In der Schweiz zeigt man sein Gesicht. Das ist ein Grundsatz, der ab dem Jahr 2025 sogar gesetzlich verankert ist. Wer sein Gesicht verhüllt, kann künftig bestraft werden, mit einer Busse von maximal 1000 Franken. Der Bundesrat hat diese Verordnung am Mittwoch verabschiedet. Auslöser hierzu war die sogenannte «Burka-Initiative», welche die Stimmbevölkerung 2021 angenommen hatte.
Umsetzen müssen das Verhüllungsverbot nun die kantonalen Polizeikorps, was diese vor diverse Herausforderungen stellt. Der Kanton Bern beispielsweise kennt mit Interlaken eine Gemeinde, die von vielen arabischen Touristinnen besucht wird, teilweise auch von Frauen, die eine Burka oder einen Nikab tragen.
Wir gehen grundsätzlich mit Augenmass vor. Dennoch muss bei einem Verstoss mit einer Busse gerechnet werden.
Die Berner Kantonspolizei schreibt auf Anfrage von SRF, dass man das neue Gesetz «verhältnismässig» umsetzen werde. «Wir werden das Gespräch suchen und gehen grundsätzlich mit Augenmass vor. Dennoch muss bei einem Verstoss mit einer Busse gerechnet werden.»
Ähnlich klingt es auch in anderen Kantonen. Die Kantonspolizeien Luzern und Basel-Stadt schreiben, dass man die Mitarbeitenden in den nächsten Tagen über die neue Gesetzeslage informieren und sie darauf vorbereiten werde. Ob und mit wie vielen Fällen zu rechnen sei, dazu könne man derzeit noch nichts sagen.
Keine einzige Busse im Kanton St. Gallen
Zwei Kantone haben derweil bereits Erfahrungen mit einem Verhüllungsverbot, weil sie kantonal Gesetze erlassen hatten.

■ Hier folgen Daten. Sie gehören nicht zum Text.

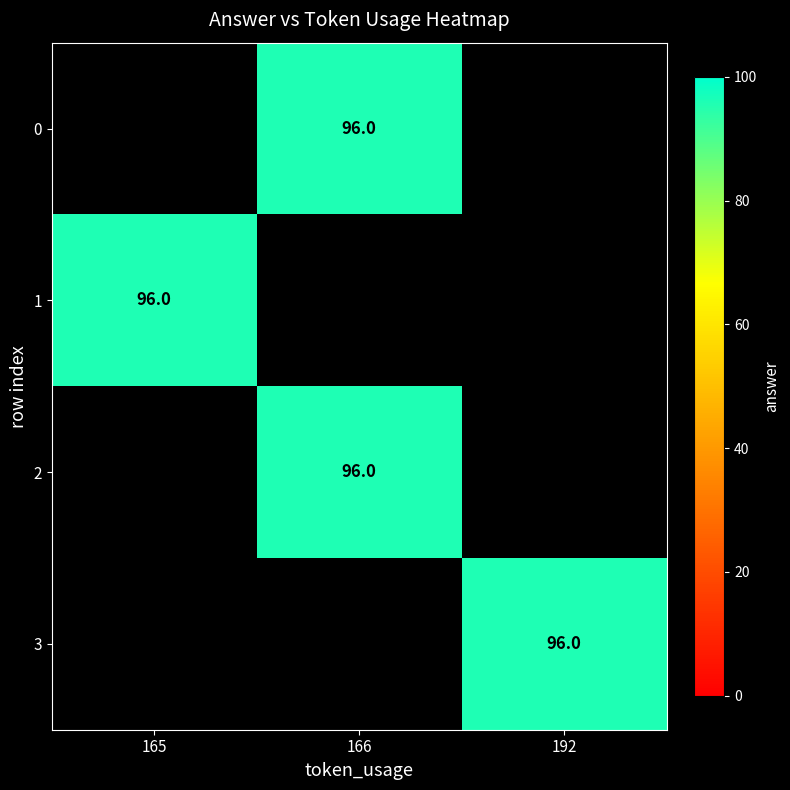

Which category has the lowest value in the 1 series?

165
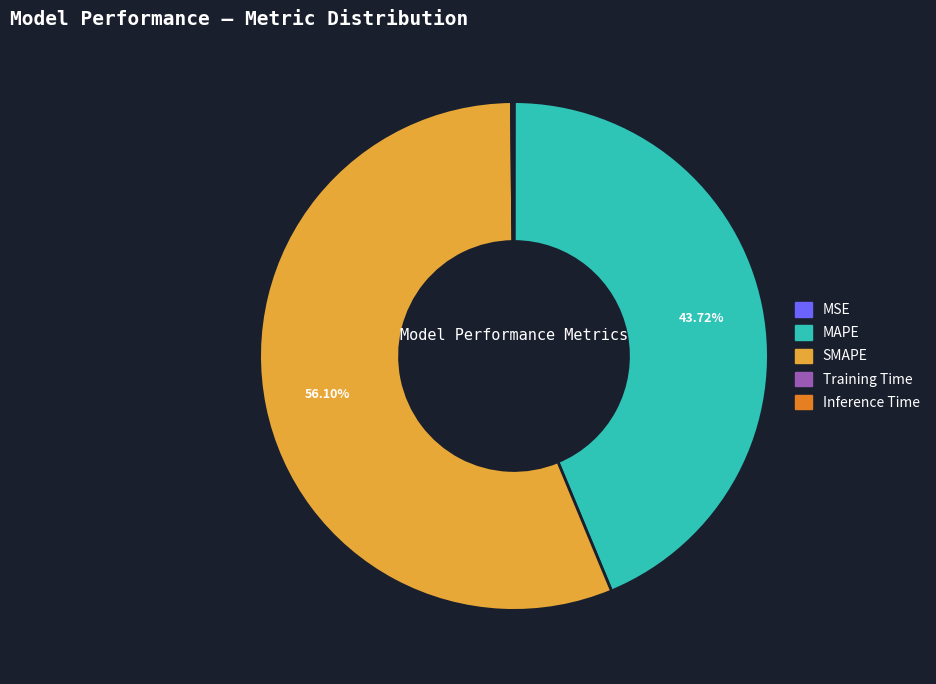

Which category has the biggest portion of the pie?

SMAPE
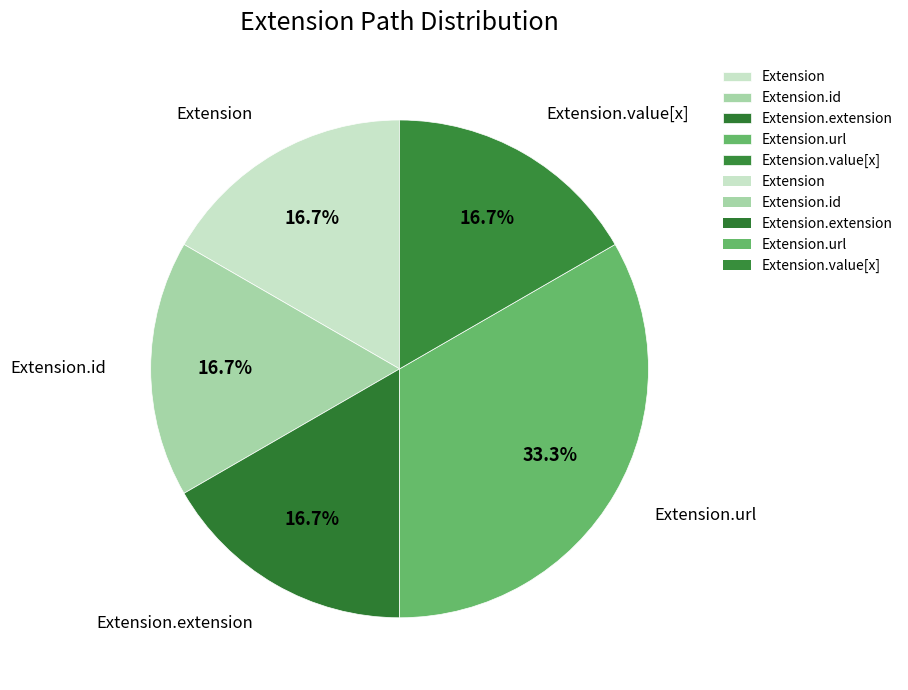

How many segments does this pie chart have?

5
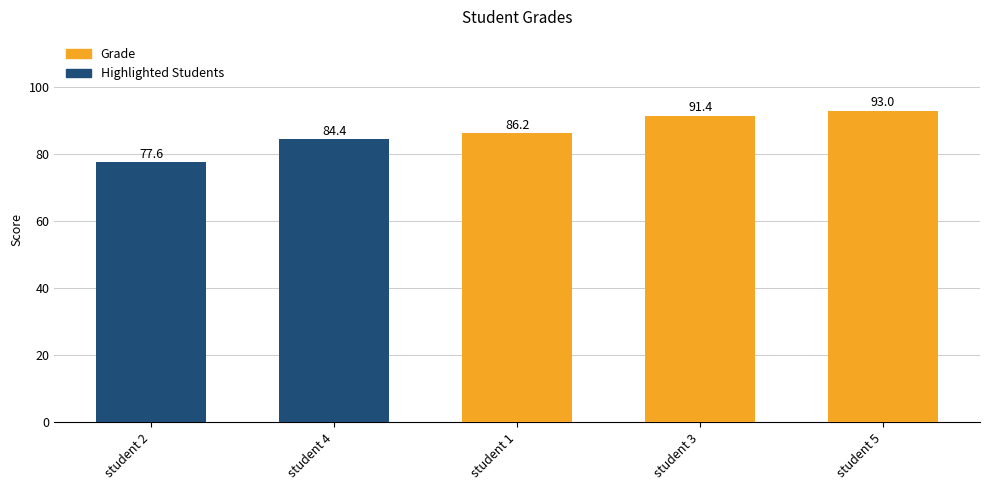

Reading left to right, list all the values displayed in this chart.

77.6	84.4	86.2	91.4	93.0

Im Tessin hat die Bevölkerung schon 2013 einem Verhüllungsverbot zugestimmt. In der Folge hatte die Tessiner Polizei bis 2019 insgesamt 28 Bussen ausgesprochen, gegen Frauen «mit verschleierten Gesichtern». Seit der Coronapandemie sei dies aber kein Thema mehr, unter anderem «wegen des starken Rückgangs des Tourismus aus arabischen Ländern», sagte das Justizdepartement in der Zeitung «La Regione».
Im Kanton St. Gallen sind die Zahlen noch tiefer, beziehungsweise inexistent. Seit der Einführung des kantonalen Verhüllungsverbots habe man im Kanton noch keine einzige Busse ausgesprochen, sagt Florian Schneider von der Kantonspolizei St. Gallen. Dies habe allerdings damit zu tun, dass die kantonale Regelung eine zusätzliche Bedingung verlangt, nämlich dass von der verhüllten Person auch eine Gefahr für die öffentliche Sicherheit ausgehen müsse, und solche Fälle seien in St. Gallen bislang schlicht nicht vorgekommen
Verhüllt oder vermummt?
Die Mehrheit der Kantone kennt derweil bereits ein Vermummungsverbot. Der Unterschied zum Verhüllungsverbot ist, dass sich ein Vermummungsverbot in der Regel explizit an die Teilnehmenden von bewilligungspflichtigen Veranstaltungen richtet. Namentlich geht es hier um Demonstrationen oder Sportveranstaltungen.
Die Umsetzung ist allerdings auch in diesen Fällen schwierig, weil vermummte Demo-Teilnehmende oder Sportfans oft nur mit grossem Aufwand identifiziert werden können.
Im Kanton Luzern beispielsweise hat die Polizei in den letzten fünf Jahren im Schnitt weniger als fünf Bussen pro Jahr ausgestellt, in St. Gallen waren es im selben Zeitraum rund 16 Bussen pro Jahr. Aus dem Kanton Basel-Stadt heisst es, man habe Verstösse gegen das Vermummungsverbot aus Gründen der Verhältnismässigkeit bisher nur in Ausnahmefällen geahndet. Die Einführung eines Verhüllungsverbots dürfte an diesen Zahlen wohl nur wenig ändern.